Ship data gives an interesting perspective on these problems. So, at the risk of descending into self-parody, I ran a couple topic models on the points in the ship's logs as a way of thinking through how that clustering works. (For those who only know LDA as a text-classification system, this isn't as loony as it sounds; in computer science, the algorithm gets thrown at all sorts of unrelated data, from images to music).

Instead of using a vocabulary of words, we can just use one of latitude-longitude points at decimal resolution. Each voyage is a text, and each day it spends in, say, Boston is one use of the word "42.4,-72.1". That gives us a vocabulary of 600,000 or so 'words' across 11,000 'texts', not far off a typical topic model (although the 'texts' are short, averaging maybe 30-50 words). Unlike k-means clustering, a topic model will divide each route up among several topics, so instead of showing paths, we can visually only look at which points fall into which 'topic'; but a single point isn't restricted to a single topic, so New York could be part of both a hypothetical 'European trade' and 'California trade' topic.

__Direction a__.
Copy the passage on topic models of ship data word for word, starting with "Ship data gives" and going on through "images to music).".

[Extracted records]
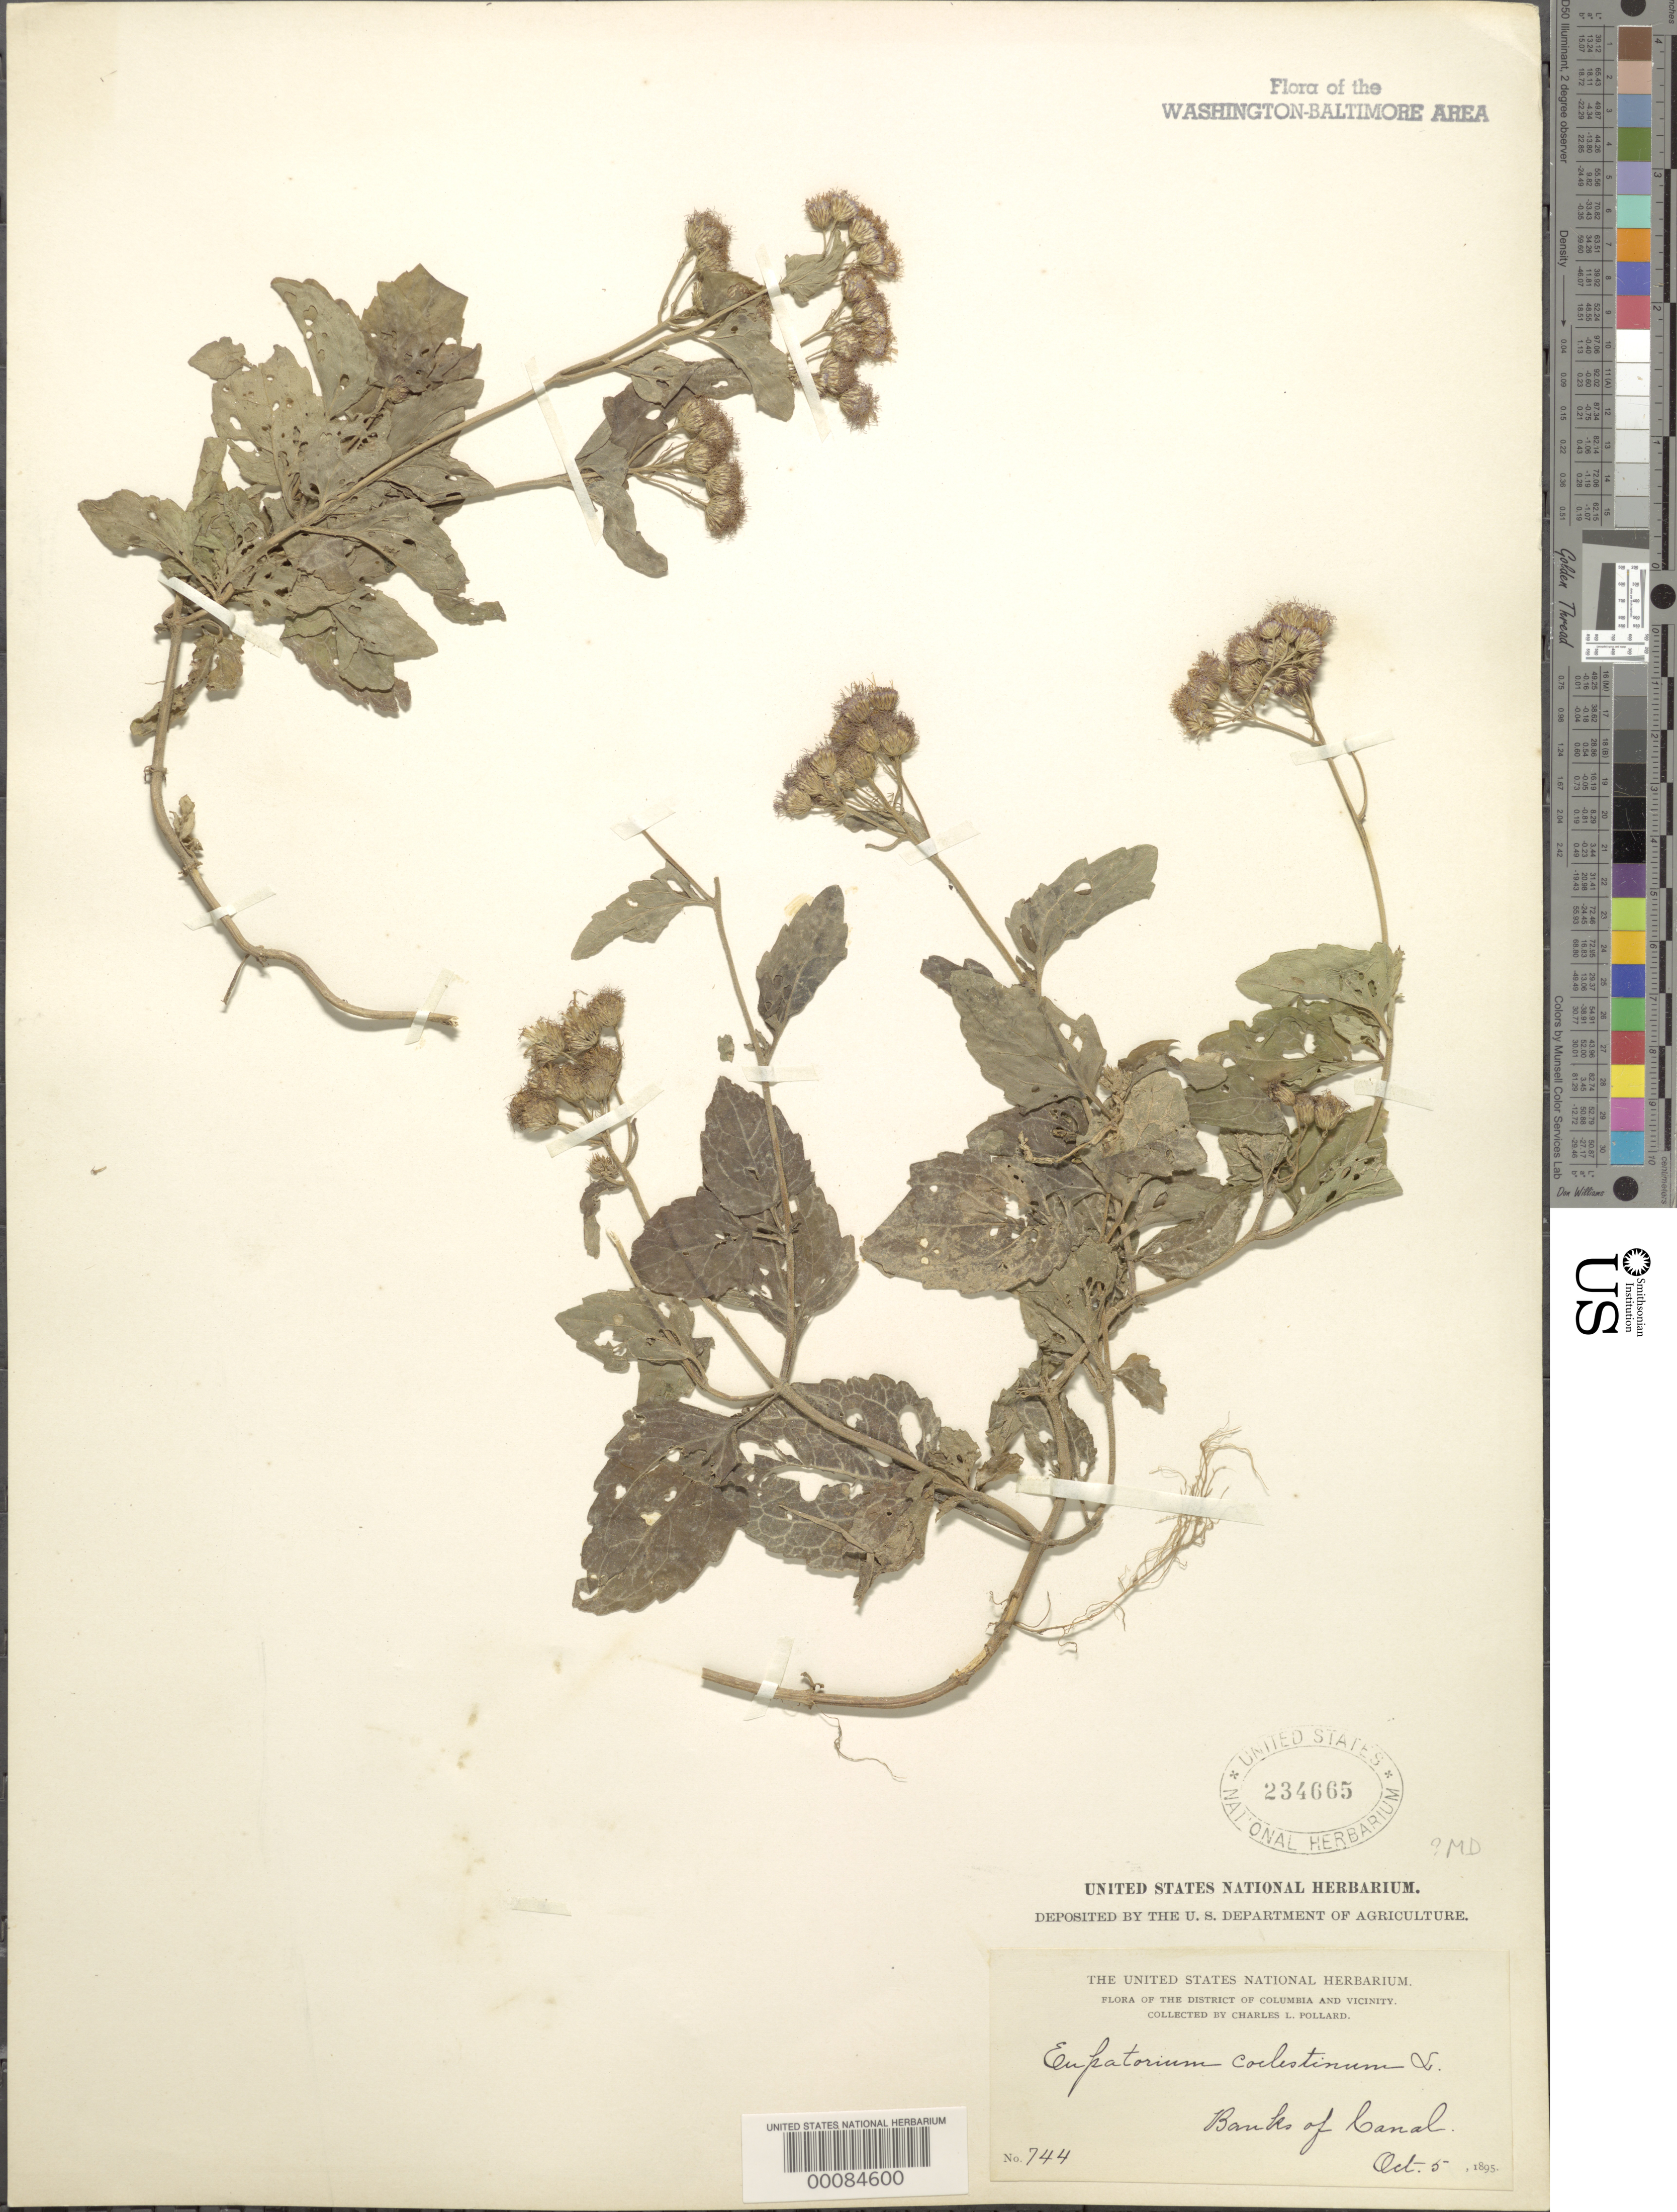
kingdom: Plantae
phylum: Tracheophyta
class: Magnoliopsida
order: Asterales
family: Asteraceae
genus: Conoclinium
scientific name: Conoclinium coelestinum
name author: (L.) DC.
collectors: C. L. Pollard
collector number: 744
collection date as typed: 05 Oct 1895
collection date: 1895-10-05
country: United States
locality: Canal Banks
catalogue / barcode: US 234665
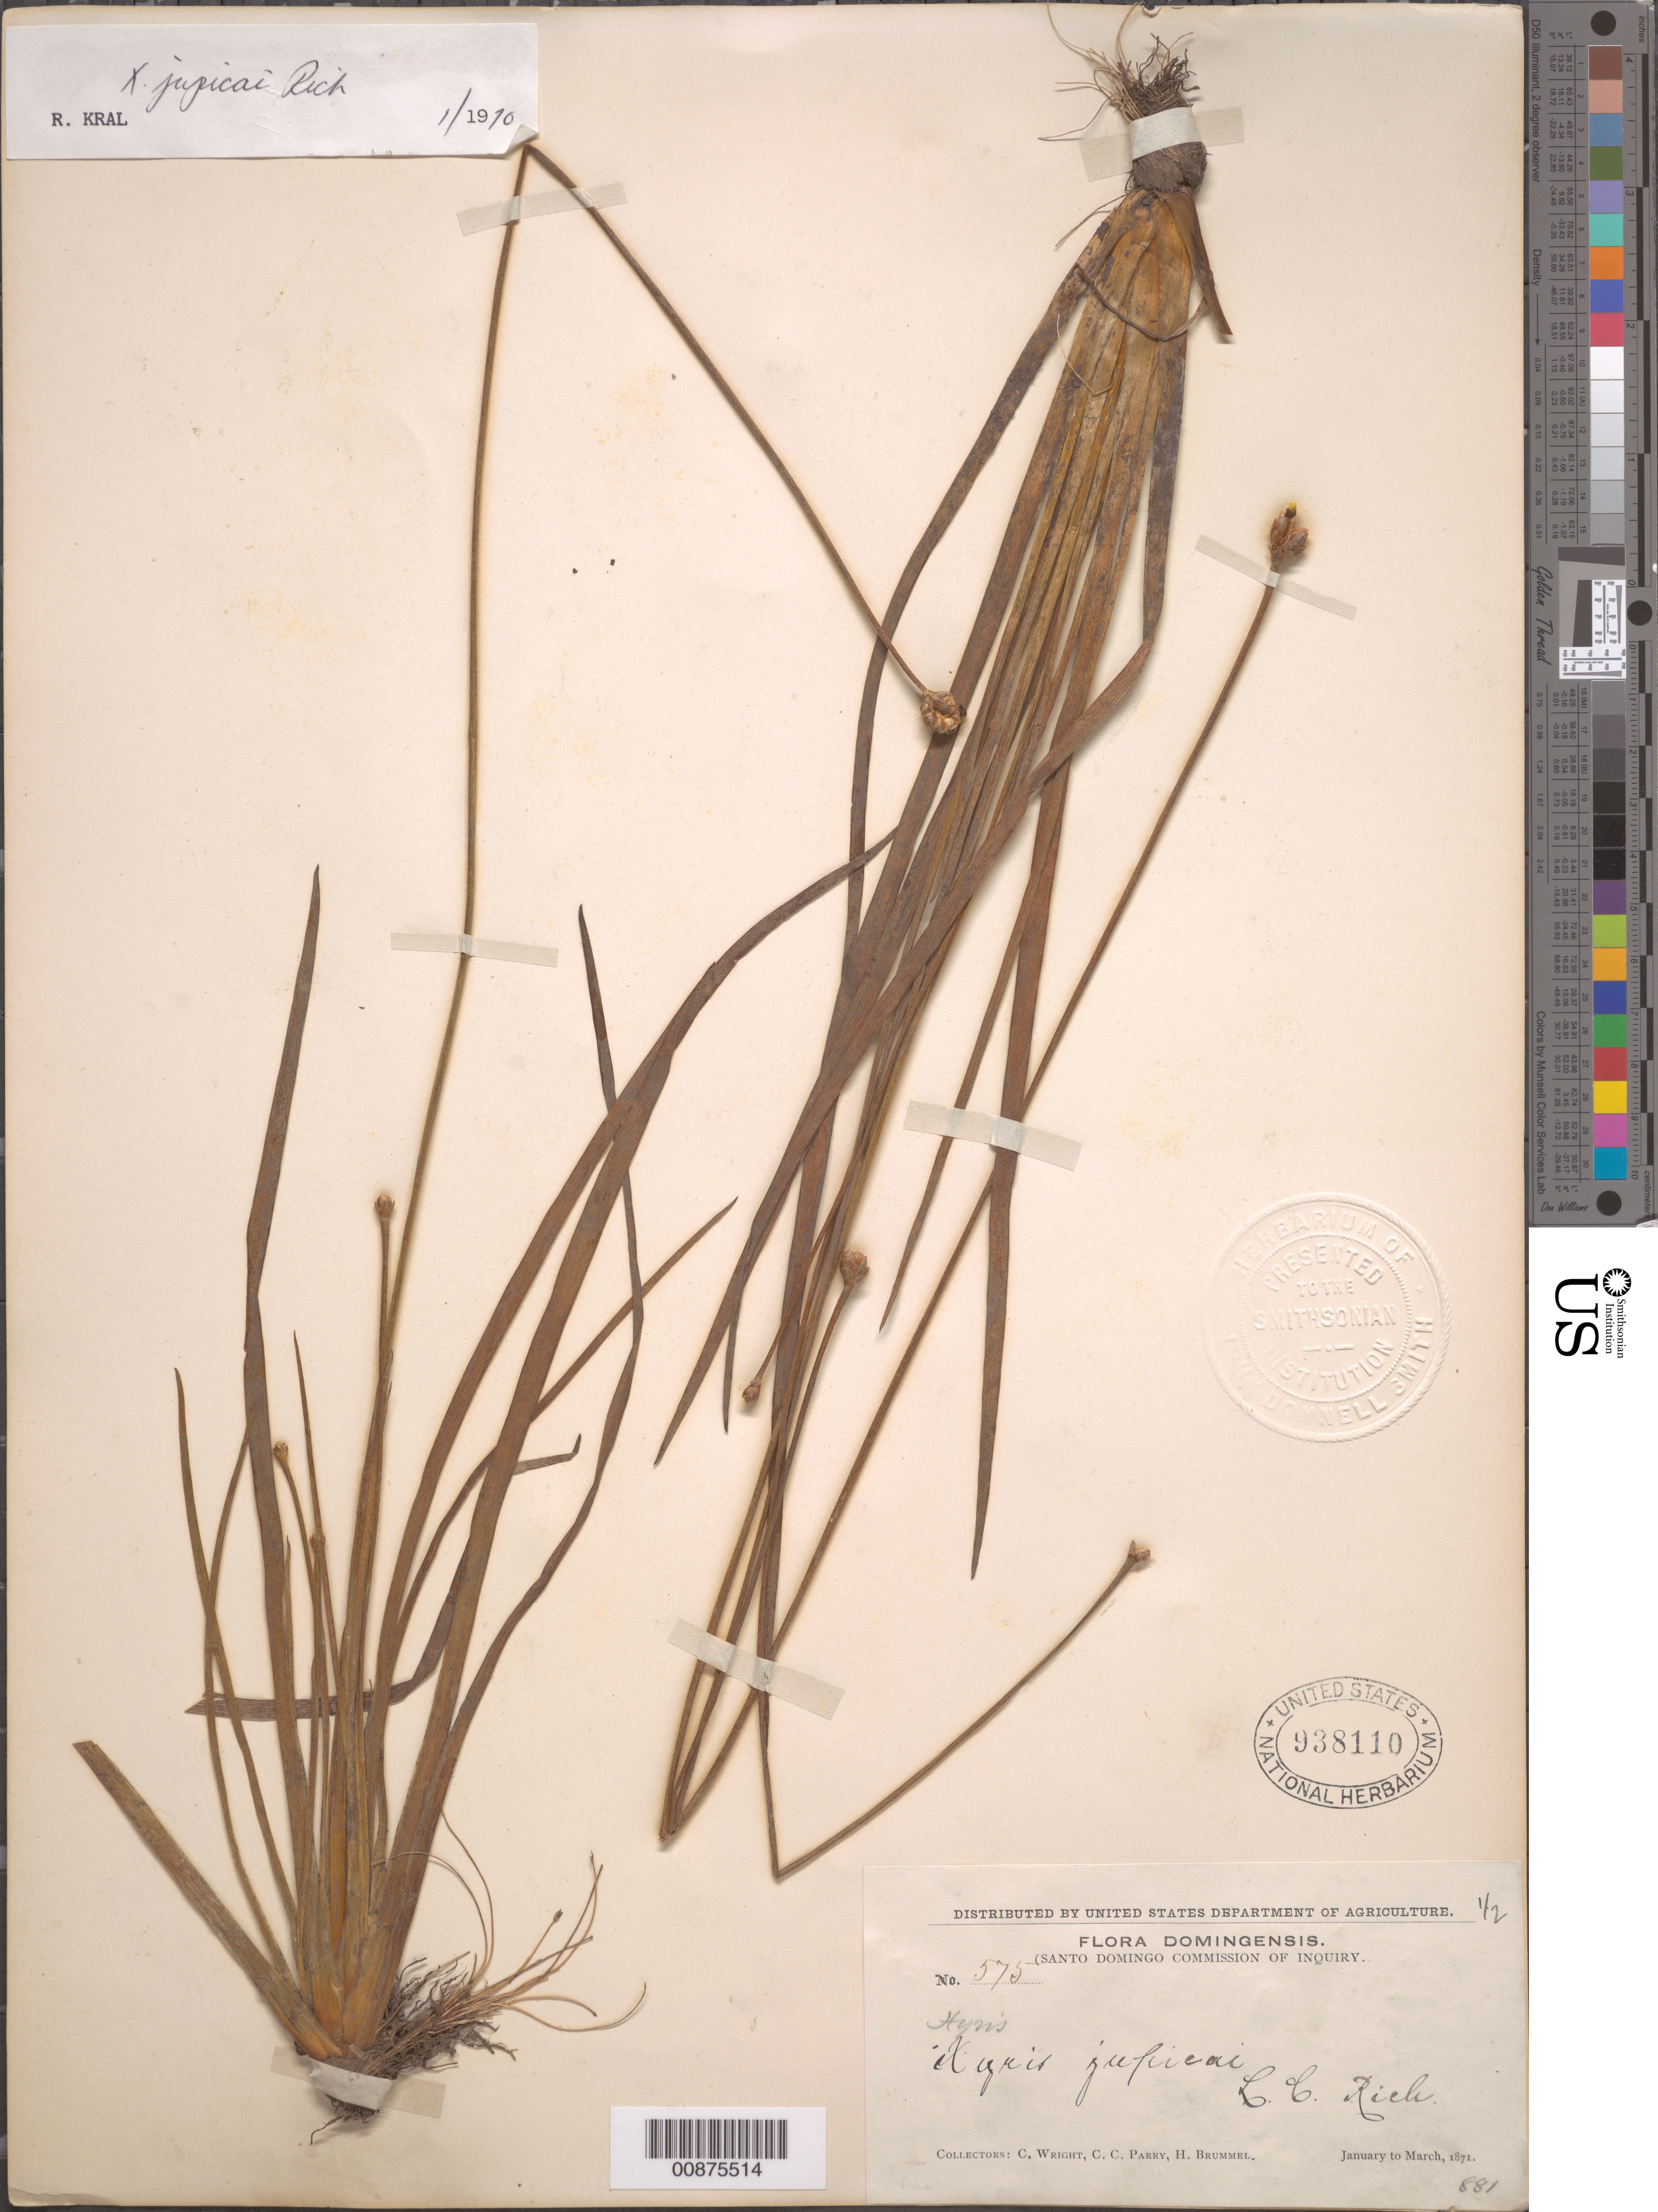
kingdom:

__Direction b__.
From the herbarium listing above, set down verbatim the lines starting with the line with "collection date: 1895-10-05" and going on through the end of the listing. Leave the pictures out.

__Correct response a__.
Ship data gives an interesting perspective on these problems. So, at the risk of descending into self-parody, I ran a couple topic models on the points in the ship's logs as a way of thinking through how that clustering works. (For those who only know LDA as a text-classification system, this isn't as loony as it sounds; in computer science, the algorithm gets thrown at all sorts of unrelated data, from images to music).

__Correct response b__.
collection date: 1895-10-05
country: United States
locality: Canal Banks
catalogue / barcode: US 234665
kingdom:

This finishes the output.